━━━ SUPPLIED DATA ━━━

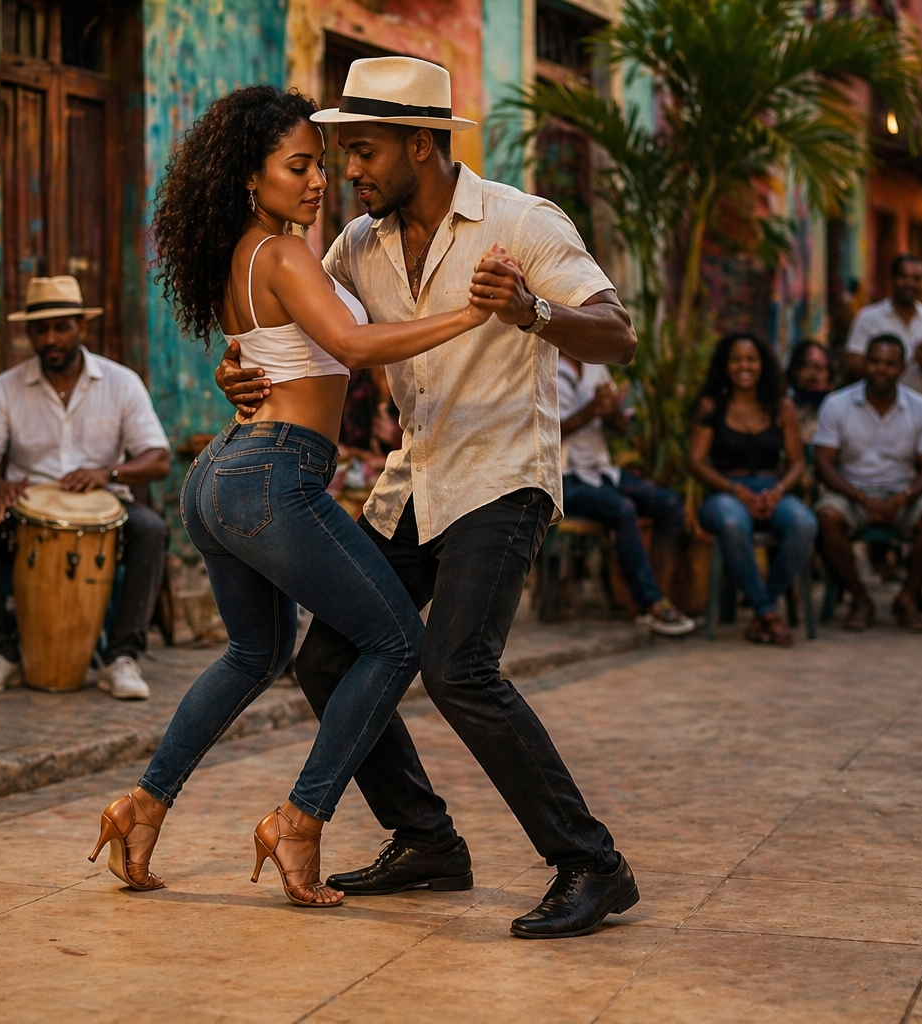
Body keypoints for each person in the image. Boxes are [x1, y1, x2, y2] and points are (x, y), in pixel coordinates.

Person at [217, 57, 640, 939]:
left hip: (501, 474)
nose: (347, 173)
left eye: (364, 151)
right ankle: (427, 841)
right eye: (340, 154)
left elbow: (618, 335)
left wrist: (534, 311)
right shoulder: (357, 246)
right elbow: (303, 321)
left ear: (421, 143)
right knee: (328, 659)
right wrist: (241, 365)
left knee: (456, 665)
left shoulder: (522, 220)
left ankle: (591, 863)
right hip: (413, 478)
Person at [89, 83, 497, 909]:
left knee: (256, 653)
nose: (318, 182)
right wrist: (469, 317)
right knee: (395, 642)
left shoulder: (250, 252)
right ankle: (302, 819)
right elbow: (349, 341)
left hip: (225, 476)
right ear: (252, 174)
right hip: (274, 475)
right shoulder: (282, 254)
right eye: (298, 166)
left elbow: (273, 357)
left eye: (321, 165)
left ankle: (142, 805)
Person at [0, 276, 172, 699]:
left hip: (106, 506)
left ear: (81, 328)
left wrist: (108, 473)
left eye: (61, 327)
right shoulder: (6, 388)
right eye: (40, 329)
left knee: (150, 530)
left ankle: (121, 659)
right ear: (29, 333)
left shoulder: (120, 382)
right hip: (25, 509)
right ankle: (0, 653)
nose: (50, 338)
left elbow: (158, 458)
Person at [813, 335, 922, 631]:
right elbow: (823, 462)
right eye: (874, 361)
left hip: (905, 494)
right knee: (826, 515)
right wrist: (860, 497)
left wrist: (905, 496)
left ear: (902, 368)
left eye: (889, 364)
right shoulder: (837, 404)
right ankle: (860, 598)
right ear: (864, 363)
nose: (881, 369)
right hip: (851, 493)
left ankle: (907, 597)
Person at [687, 333, 818, 645]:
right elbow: (695, 462)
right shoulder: (711, 406)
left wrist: (778, 491)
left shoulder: (781, 406)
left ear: (763, 365)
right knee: (732, 524)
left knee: (804, 524)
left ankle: (763, 609)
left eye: (750, 359)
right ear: (725, 364)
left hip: (771, 490)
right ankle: (768, 613)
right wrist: (735, 489)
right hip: (725, 492)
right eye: (736, 359)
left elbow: (797, 462)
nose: (743, 366)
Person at [558, 354, 694, 635]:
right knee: (623, 509)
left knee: (668, 503)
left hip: (601, 471)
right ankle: (650, 604)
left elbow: (619, 428)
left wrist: (611, 413)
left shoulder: (596, 367)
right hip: (562, 478)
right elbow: (542, 431)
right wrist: (593, 409)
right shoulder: (543, 366)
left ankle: (661, 593)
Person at [844, 254, 922, 400]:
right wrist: (882, 365)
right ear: (892, 279)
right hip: (872, 405)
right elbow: (852, 364)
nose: (910, 283)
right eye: (904, 277)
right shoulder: (868, 317)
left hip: (919, 410)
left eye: (917, 279)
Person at [787, 340, 832, 441]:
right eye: (811, 366)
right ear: (796, 370)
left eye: (822, 368)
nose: (815, 374)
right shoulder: (784, 405)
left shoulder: (834, 407)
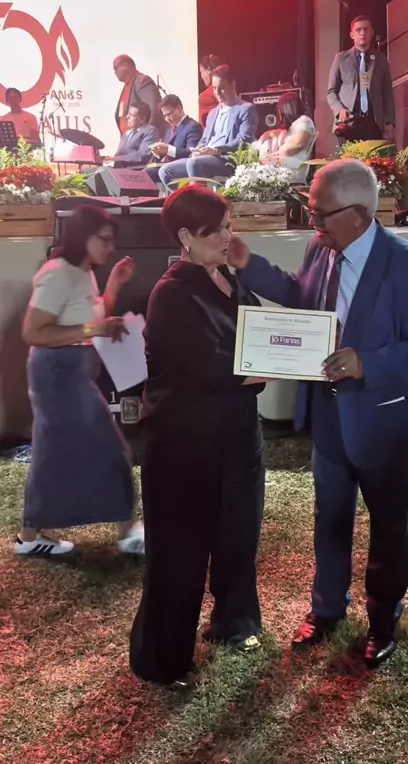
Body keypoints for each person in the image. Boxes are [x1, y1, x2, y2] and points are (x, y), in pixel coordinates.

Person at [228, 159, 408, 668]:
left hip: (387, 421)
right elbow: (301, 297)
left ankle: (383, 620)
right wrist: (248, 263)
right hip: (329, 417)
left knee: (388, 527)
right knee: (330, 520)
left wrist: (366, 363)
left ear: (359, 214)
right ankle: (326, 609)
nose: (313, 221)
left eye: (320, 213)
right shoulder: (320, 249)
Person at [130, 184, 266, 688]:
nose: (228, 237)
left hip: (237, 434)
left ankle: (235, 622)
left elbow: (260, 332)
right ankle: (163, 659)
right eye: (217, 231)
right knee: (179, 553)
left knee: (239, 534)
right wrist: (270, 368)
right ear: (186, 236)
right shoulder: (171, 293)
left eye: (229, 227)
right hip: (185, 443)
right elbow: (212, 366)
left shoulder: (228, 277)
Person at [15, 205, 145, 557]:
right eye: (105, 240)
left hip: (72, 372)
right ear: (82, 236)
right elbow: (33, 332)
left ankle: (30, 535)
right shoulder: (58, 273)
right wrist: (92, 329)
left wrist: (114, 285)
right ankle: (128, 529)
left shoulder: (82, 271)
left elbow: (91, 317)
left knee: (54, 452)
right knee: (107, 447)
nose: (110, 247)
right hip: (57, 374)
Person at [158, 65, 258, 194]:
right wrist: (198, 150)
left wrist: (216, 150)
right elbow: (204, 140)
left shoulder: (245, 109)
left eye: (221, 88)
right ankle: (184, 201)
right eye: (214, 88)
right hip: (205, 157)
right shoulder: (213, 113)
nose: (217, 92)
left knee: (194, 163)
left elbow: (244, 140)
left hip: (226, 159)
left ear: (232, 85)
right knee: (166, 171)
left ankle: (198, 203)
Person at [327, 15, 395, 145]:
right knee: (348, 158)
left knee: (373, 158)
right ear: (352, 35)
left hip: (373, 123)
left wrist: (390, 122)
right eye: (358, 30)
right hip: (348, 123)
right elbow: (331, 91)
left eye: (365, 29)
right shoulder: (341, 59)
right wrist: (339, 110)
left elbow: (388, 94)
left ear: (372, 33)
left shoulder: (380, 59)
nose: (362, 33)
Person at [257, 91, 316, 184]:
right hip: (285, 166)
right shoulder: (293, 126)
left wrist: (271, 156)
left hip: (293, 168)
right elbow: (274, 134)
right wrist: (267, 135)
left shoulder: (304, 121)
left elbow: (297, 145)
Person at [113, 54, 165, 138]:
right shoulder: (127, 86)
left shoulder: (142, 81)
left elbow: (153, 110)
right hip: (129, 140)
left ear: (125, 65)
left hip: (143, 140)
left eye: (115, 68)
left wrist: (145, 137)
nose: (115, 72)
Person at [148, 94, 202, 169]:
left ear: (179, 109)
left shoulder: (193, 126)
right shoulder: (169, 130)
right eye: (164, 116)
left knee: (146, 173)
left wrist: (168, 149)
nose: (167, 119)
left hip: (179, 167)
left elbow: (192, 153)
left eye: (169, 114)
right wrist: (158, 151)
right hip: (163, 165)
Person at [112, 103, 158, 168]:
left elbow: (143, 155)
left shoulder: (150, 131)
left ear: (143, 119)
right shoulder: (128, 132)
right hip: (119, 166)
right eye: (128, 114)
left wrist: (118, 158)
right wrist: (110, 159)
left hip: (134, 168)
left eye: (131, 115)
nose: (127, 117)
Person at [199, 53, 221, 127]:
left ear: (208, 70)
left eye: (201, 72)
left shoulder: (206, 95)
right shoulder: (224, 90)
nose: (202, 77)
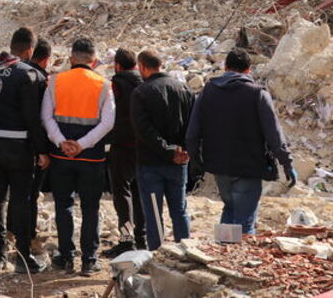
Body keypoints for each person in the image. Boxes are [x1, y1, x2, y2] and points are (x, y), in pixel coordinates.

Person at [185, 48, 296, 235]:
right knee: (245, 220)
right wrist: (286, 163)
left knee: (229, 209)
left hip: (219, 166)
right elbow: (274, 134)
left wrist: (196, 160)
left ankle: (223, 252)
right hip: (248, 167)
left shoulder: (208, 91)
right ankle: (238, 261)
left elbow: (192, 132)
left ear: (225, 67)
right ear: (248, 70)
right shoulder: (258, 95)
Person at [0, 27, 49, 274]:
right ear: (30, 50)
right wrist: (42, 150)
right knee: (20, 199)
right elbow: (33, 118)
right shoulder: (28, 74)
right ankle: (22, 256)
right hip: (18, 146)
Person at [40, 38, 115, 275]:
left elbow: (46, 117)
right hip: (91, 158)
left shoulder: (55, 81)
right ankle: (89, 260)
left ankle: (66, 256)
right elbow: (108, 123)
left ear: (71, 59)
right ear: (93, 61)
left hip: (61, 156)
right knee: (91, 208)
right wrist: (82, 145)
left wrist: (62, 142)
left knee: (63, 205)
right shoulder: (104, 85)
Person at [130, 49, 195, 251]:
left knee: (154, 215)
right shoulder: (184, 89)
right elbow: (194, 126)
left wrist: (169, 150)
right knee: (179, 210)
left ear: (142, 66)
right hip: (179, 162)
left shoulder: (141, 92)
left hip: (151, 164)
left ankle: (157, 257)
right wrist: (184, 150)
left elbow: (144, 131)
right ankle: (186, 254)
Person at [104, 48, 147, 257]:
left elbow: (110, 115)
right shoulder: (145, 83)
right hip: (143, 147)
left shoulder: (117, 84)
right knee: (139, 193)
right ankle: (142, 238)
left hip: (122, 146)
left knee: (122, 194)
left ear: (118, 66)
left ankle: (126, 239)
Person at [28, 38, 52, 252]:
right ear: (46, 59)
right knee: (31, 193)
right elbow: (41, 118)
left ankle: (11, 230)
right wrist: (42, 150)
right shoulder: (41, 80)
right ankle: (29, 236)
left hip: (11, 141)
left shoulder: (18, 73)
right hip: (35, 145)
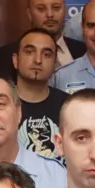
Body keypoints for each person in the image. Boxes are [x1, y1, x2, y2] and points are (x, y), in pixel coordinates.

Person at [0, 0, 83, 77]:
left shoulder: (82, 50)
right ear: (29, 14)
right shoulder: (6, 55)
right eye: (41, 8)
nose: (50, 14)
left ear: (65, 11)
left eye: (56, 7)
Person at [10, 28, 69, 160]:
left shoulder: (70, 106)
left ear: (55, 64)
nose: (38, 60)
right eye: (30, 52)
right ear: (15, 60)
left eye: (47, 54)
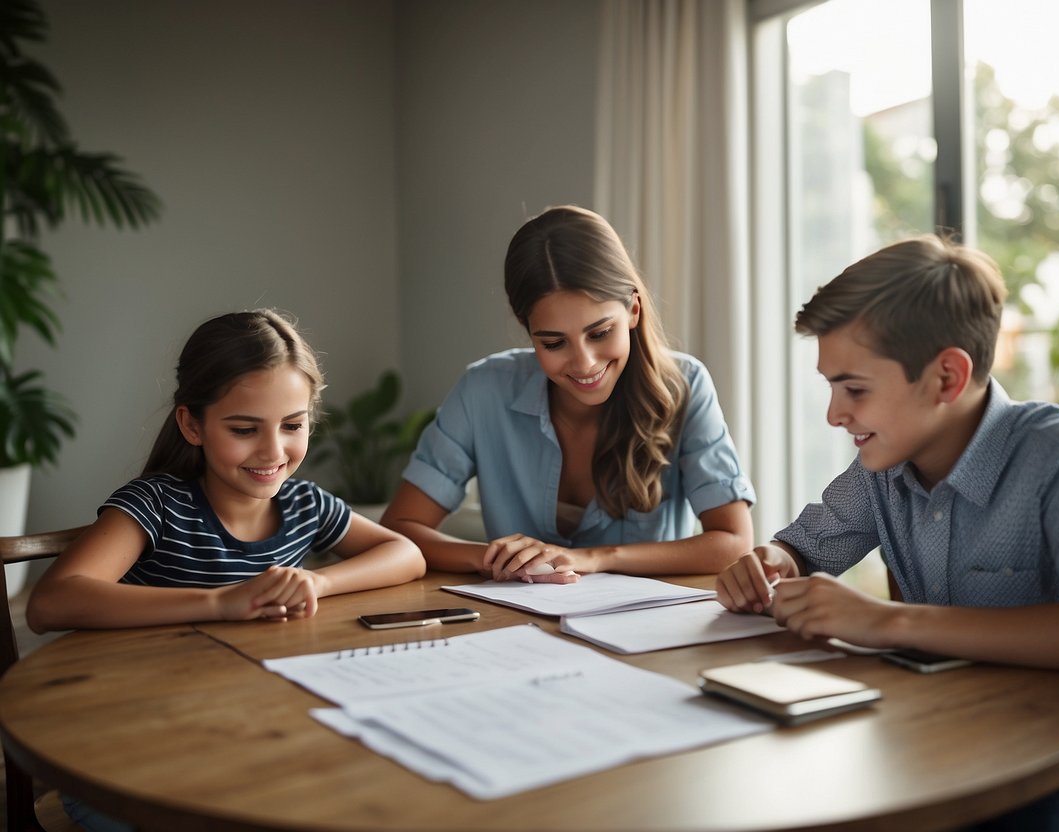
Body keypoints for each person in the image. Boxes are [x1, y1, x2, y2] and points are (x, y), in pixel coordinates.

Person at [715, 235, 1059, 831]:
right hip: (930, 759)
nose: (834, 414)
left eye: (854, 389)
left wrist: (890, 621)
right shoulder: (884, 465)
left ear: (946, 377)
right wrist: (769, 562)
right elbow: (802, 548)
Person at [381, 205, 755, 583]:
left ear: (633, 310)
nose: (584, 363)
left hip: (648, 633)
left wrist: (593, 557)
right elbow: (401, 527)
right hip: (513, 628)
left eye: (599, 333)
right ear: (529, 332)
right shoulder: (483, 390)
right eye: (554, 343)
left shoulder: (686, 385)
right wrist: (504, 558)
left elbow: (734, 542)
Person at [27, 309, 426, 634]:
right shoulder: (155, 506)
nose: (273, 452)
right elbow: (50, 603)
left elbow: (406, 554)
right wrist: (221, 601)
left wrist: (320, 582)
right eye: (244, 430)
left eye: (292, 425)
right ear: (192, 426)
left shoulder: (305, 505)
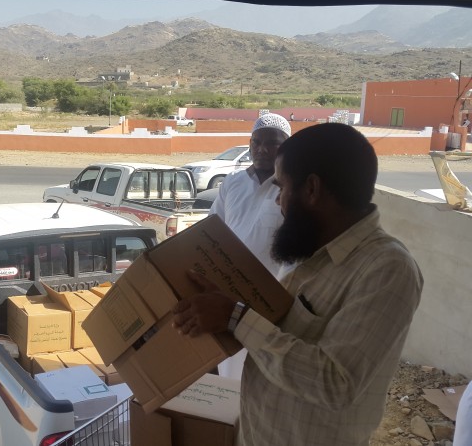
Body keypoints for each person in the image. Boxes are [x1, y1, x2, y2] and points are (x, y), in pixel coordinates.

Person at [173, 123, 423, 446]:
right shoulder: (316, 250)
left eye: (282, 188)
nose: (278, 201)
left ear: (312, 189)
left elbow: (335, 382)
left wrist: (235, 317)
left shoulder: (386, 269)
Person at [209, 112, 291, 379]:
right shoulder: (232, 183)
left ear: (285, 147)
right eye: (256, 142)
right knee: (230, 369)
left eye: (272, 143)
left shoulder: (290, 190)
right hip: (229, 294)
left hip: (271, 300)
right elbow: (212, 230)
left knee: (262, 371)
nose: (262, 149)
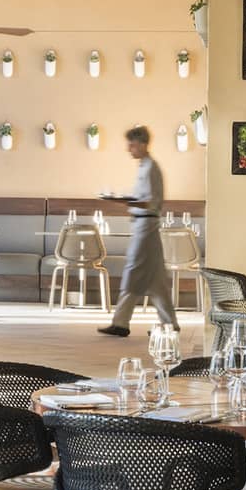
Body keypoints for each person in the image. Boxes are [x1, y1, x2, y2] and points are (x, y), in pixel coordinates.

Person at [97, 125, 179, 337]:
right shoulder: (144, 166)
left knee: (133, 272)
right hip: (144, 225)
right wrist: (130, 201)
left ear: (142, 144)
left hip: (146, 226)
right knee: (156, 280)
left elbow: (152, 203)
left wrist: (124, 200)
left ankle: (121, 323)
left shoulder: (151, 168)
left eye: (132, 145)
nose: (129, 150)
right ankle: (170, 324)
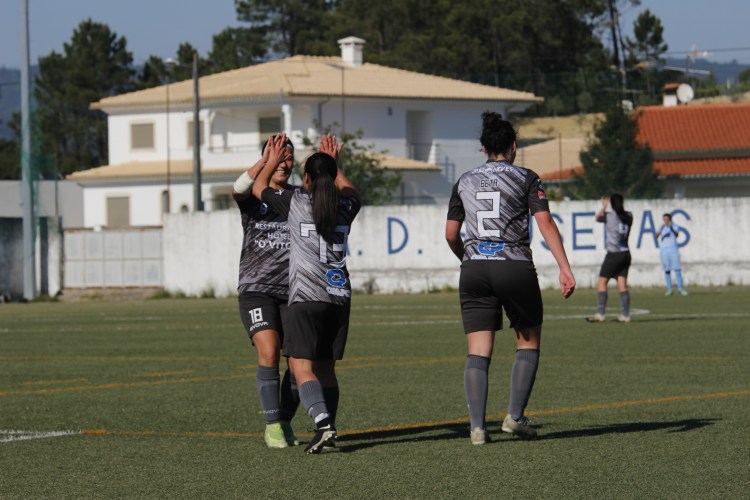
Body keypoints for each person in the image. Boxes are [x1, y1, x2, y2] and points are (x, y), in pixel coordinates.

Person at [445, 111, 576, 445]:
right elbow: (545, 222)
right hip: (514, 266)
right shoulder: (526, 177)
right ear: (514, 146)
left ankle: (477, 428)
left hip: (474, 269)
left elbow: (450, 234)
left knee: (478, 349)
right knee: (527, 342)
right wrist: (564, 267)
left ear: (483, 148)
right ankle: (515, 417)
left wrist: (469, 259)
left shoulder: (464, 181)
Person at [252, 134, 361, 454]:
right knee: (326, 369)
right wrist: (334, 165)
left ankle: (324, 426)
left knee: (301, 366)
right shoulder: (345, 206)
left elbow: (258, 187)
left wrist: (271, 160)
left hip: (307, 297)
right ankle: (330, 428)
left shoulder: (296, 201)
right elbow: (352, 191)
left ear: (308, 179)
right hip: (338, 297)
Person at [232, 135, 300, 449]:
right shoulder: (252, 198)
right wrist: (266, 161)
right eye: (278, 158)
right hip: (256, 290)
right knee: (270, 351)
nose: (284, 164)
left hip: (295, 291)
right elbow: (237, 189)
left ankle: (284, 421)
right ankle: (272, 426)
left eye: (289, 158)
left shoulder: (298, 197)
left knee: (299, 362)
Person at [586, 194, 633, 323]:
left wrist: (603, 207)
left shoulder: (610, 215)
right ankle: (625, 315)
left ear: (611, 203)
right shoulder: (629, 215)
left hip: (613, 254)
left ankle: (600, 314)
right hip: (626, 254)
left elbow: (597, 218)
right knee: (622, 284)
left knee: (601, 283)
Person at [656, 213, 688, 296]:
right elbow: (656, 236)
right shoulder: (661, 227)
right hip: (664, 251)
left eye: (667, 219)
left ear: (670, 219)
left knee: (677, 269)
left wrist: (671, 227)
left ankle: (680, 288)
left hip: (673, 250)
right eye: (664, 219)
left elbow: (677, 235)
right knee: (667, 270)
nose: (665, 221)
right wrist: (660, 230)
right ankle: (669, 289)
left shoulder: (674, 226)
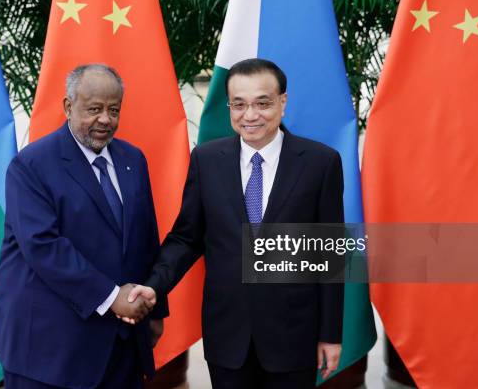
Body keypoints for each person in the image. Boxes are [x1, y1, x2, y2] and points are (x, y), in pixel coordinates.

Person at [128, 58, 344, 388]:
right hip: (228, 337)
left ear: (282, 102)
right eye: (239, 105)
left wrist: (330, 335)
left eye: (262, 103)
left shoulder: (320, 163)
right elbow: (186, 238)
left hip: (294, 337)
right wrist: (154, 286)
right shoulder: (207, 160)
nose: (250, 115)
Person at [0, 64, 166, 389]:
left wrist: (155, 311)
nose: (105, 120)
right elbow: (43, 246)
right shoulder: (31, 165)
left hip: (122, 342)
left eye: (114, 110)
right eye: (94, 109)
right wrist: (112, 296)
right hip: (48, 350)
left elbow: (144, 237)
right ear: (68, 107)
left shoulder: (133, 159)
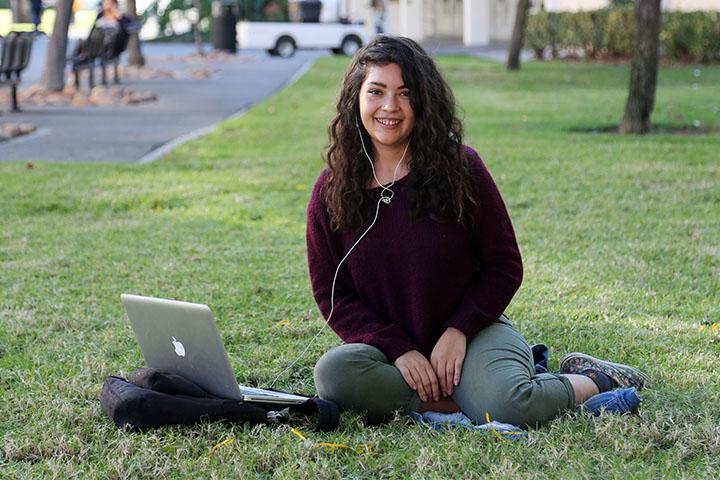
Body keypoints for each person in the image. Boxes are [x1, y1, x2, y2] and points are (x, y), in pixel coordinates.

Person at [306, 35, 648, 428]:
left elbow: (504, 264)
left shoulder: (460, 168)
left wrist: (458, 330)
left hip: (472, 334)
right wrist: (398, 349)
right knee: (334, 374)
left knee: (509, 406)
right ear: (356, 99)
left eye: (405, 93)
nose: (390, 107)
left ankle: (590, 380)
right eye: (377, 92)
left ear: (424, 100)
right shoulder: (331, 190)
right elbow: (331, 295)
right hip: (390, 352)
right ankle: (457, 400)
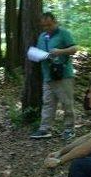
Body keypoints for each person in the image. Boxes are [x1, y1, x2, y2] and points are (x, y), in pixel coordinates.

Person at [30, 12, 77, 140]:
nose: (47, 28)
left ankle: (69, 129)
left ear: (55, 22)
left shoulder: (63, 33)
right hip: (48, 75)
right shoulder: (42, 36)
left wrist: (60, 51)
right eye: (44, 26)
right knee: (48, 103)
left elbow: (74, 48)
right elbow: (40, 52)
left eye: (49, 25)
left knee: (67, 103)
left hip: (63, 75)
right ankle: (45, 129)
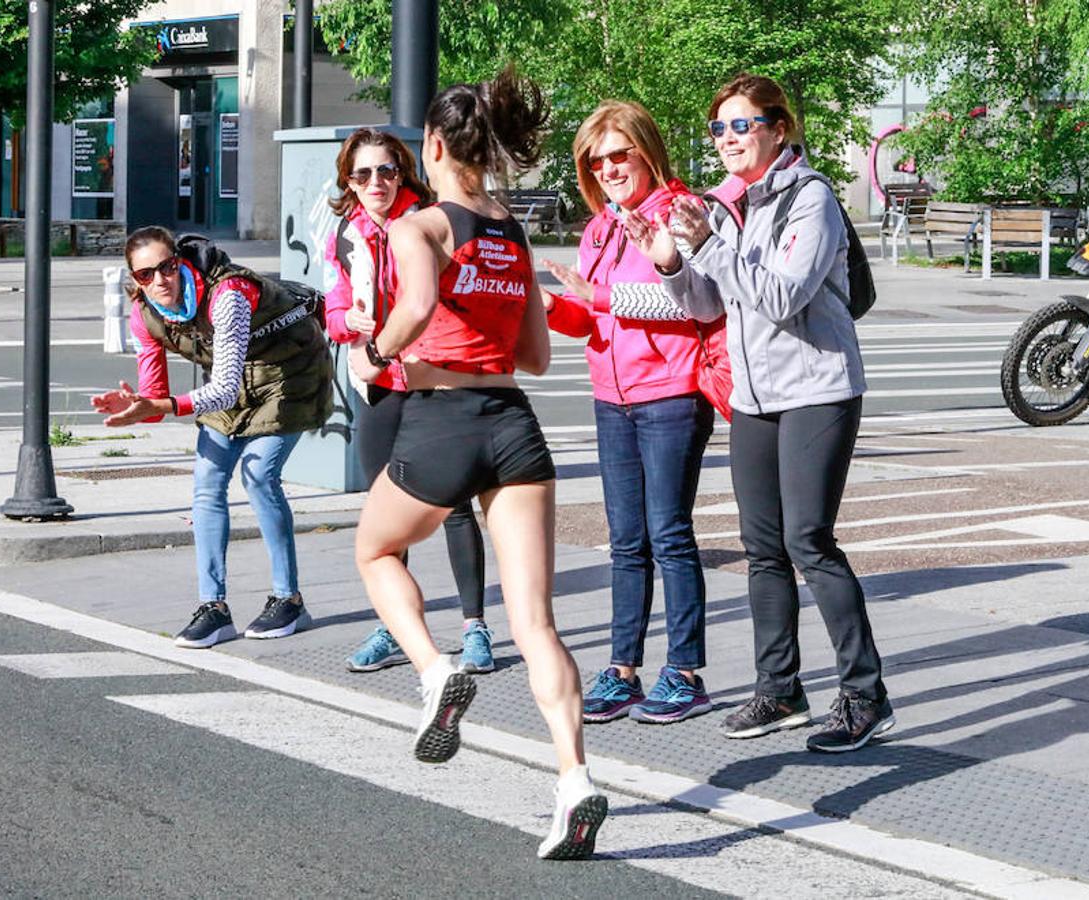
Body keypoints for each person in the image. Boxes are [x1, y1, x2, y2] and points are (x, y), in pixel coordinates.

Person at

━━━

--- TASK BRIEF ---
Reproduce exactly the stretch of the material above that starts at the line with "left ankle: (223, 252)" and ends at the line with "right hip: (179, 162)", both included, and nothing else.

--- SOLUTION TO THIS TASK ---
left ankle: (223, 252)
right hip: (248, 167)
left shoulder: (208, 91)
right ankle: (238, 261)
left elbow: (192, 132)
left ear: (225, 67)
right ear: (248, 70)
right shoulder: (258, 95)
Person at [0, 27, 49, 274]:
right ear: (30, 50)
right wrist: (42, 150)
right knee: (20, 199)
right elbow: (33, 118)
right shoulder: (28, 74)
right ankle: (22, 256)
right hip: (18, 146)
Person at [40, 38, 115, 275]:
left elbow: (46, 117)
right hip: (91, 158)
left shoulder: (55, 81)
right ankle: (89, 260)
left ankle: (66, 256)
right elbow: (108, 123)
left ear: (71, 59)
right ear: (93, 61)
left hip: (61, 156)
right knee: (91, 208)
right wrist: (82, 145)
left wrist: (62, 142)
left knee: (63, 205)
right shoulder: (104, 85)
Person at [130, 49, 195, 251]:
left knee: (154, 215)
right shoulder: (184, 89)
right elbow: (194, 126)
left wrist: (169, 150)
right knee: (179, 210)
left ear: (142, 66)
right hip: (179, 162)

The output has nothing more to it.